Di samping sebagai sastrawan dan penyair, Sanusi Pane juga seorang penulis drama. Karya-karyanya begitu berkarakter menggambarkan manusia dan kebudayaan. Pemikiran Sanusi Pane dalam kebudayaan nasional dan esensi penggambaran manusia terekam sangat kuat. Beberapa karya sastra Sanusi Pane yang dapat disebutkan adalah Airlangga (1928), Eenzame Garoedavlucht (1932), Kertajaya (1932), Sandyakala Ning Majapahit (1933), dan Manusia Baru (1940). Adapun karya kumpulan puisi Sanusi Pane yaitu Pancaran Cinta (1926), Puspa Mega (1927), dan Madah Kelana (1931). Karya-karyanya tersebut dipengaruhi oleh alam pikiran kebudayaan Timur yang mengutamakan unsur kerohanian, perasaan dan gotong royong serta manusia Indonesia tidak boleh melupakan alur sejarahnya. Ia mendefinisikan kebudayaan sebagai pusat kehidupan dan gerakan manusia (Nastiti, 2013).

Pada masa pendudukan Jepang, terhitung tanggal 1 April 1943 Sanusi Pane bekerja sebagai pegawai Keimin Bunka Shidosho. Pada masa itu dia juga duduk dalam Pusat Kesenian Indonesia, Panitia Bahasa Indonesia dan Majelis Pertimbangan ‘POETERA’.

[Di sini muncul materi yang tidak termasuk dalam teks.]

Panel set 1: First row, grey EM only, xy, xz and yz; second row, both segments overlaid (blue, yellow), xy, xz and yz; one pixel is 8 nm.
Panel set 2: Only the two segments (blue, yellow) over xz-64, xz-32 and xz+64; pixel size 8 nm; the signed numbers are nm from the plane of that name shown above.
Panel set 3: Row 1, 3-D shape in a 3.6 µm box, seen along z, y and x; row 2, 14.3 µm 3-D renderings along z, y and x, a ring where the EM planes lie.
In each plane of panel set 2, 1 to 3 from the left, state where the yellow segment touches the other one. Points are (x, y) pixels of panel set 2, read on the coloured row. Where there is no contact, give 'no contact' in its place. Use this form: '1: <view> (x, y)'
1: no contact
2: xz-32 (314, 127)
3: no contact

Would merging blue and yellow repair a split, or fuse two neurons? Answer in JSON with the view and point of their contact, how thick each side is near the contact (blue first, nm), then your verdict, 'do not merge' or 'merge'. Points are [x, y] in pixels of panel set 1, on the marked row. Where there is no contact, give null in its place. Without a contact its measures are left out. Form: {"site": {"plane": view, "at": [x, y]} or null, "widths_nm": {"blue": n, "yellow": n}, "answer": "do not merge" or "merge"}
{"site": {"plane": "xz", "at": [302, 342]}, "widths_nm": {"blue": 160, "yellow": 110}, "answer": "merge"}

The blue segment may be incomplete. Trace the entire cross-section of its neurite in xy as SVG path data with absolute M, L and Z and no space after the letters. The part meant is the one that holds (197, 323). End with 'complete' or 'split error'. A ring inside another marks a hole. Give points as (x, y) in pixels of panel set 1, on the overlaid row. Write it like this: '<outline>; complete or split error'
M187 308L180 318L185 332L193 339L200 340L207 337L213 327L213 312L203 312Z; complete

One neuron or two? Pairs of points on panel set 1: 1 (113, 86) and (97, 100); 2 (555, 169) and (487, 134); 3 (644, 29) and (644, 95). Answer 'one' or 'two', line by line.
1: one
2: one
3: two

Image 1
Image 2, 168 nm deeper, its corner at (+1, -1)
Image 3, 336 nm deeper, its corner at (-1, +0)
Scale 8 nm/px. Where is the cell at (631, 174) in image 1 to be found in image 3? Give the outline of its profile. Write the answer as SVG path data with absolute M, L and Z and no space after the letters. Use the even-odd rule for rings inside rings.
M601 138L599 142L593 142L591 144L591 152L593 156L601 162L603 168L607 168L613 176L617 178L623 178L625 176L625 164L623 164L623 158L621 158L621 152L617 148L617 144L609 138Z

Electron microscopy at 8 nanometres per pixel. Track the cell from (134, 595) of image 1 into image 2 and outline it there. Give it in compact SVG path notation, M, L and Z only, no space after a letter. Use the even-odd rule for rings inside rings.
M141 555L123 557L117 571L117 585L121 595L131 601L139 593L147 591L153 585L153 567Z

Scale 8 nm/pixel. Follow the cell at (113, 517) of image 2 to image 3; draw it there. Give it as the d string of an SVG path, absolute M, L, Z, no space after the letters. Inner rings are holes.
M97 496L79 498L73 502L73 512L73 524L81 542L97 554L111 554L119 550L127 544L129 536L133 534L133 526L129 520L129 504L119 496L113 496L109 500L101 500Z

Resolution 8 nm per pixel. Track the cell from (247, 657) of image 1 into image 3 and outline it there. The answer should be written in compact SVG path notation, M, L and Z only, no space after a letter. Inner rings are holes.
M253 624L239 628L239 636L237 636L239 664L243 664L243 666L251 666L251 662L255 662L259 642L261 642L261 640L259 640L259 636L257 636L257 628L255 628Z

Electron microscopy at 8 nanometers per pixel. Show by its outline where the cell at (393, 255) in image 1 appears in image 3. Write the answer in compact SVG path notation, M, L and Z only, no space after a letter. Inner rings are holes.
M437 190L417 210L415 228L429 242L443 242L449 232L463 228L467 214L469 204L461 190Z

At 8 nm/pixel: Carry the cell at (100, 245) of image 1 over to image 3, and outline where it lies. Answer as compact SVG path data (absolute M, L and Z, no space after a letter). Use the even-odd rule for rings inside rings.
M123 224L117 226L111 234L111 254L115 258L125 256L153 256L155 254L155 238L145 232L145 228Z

Sanusi Pane memiliki seorang istri dan dikaruniai enam anak. Kehidupan religiusnya digambarkan sebagai perpaduan dari Hindu, Budha, Sufi dan filosofi Jawa. Sanusi Pane meninggal pada 2 Januari 1968.

Penulis: Budi Agustono


Referensi

Arief, Yovantara (2013), “Ideologi dan Kritik Sastra: Ketika Politik Jadi Panglima, 1920-1965”, Artikel dalam https://indoprogress.com/2013/06/ideologi-dan-kritik-sastra-ketika-politik-jadi-panglima-1920-1965/ diakses pada 10 November 2021.

Bodden, Michael H. (1997), “Utopia and the Shadow of Nationalism: The Plays of Sanusi pane 1928-1940”, BKI 153(3), 1997: hlm. 332-355.

Gunseikanbu (1986), Orang Indonesia yang Teremuka di Jawa. Yogyakarta: Gajah mada University Press.

Nastiti, Imma Dwi Minggar (2013), “Pemikiran Sanusi Pane dalam Menumbuhkan Kesadaran Nasional dan Kebudayaan Nasional Indonesia 1930-1042”, AVATARA e-journal Pendidikan Sejarah, Vol. 1, No. 3, Oktober 2013.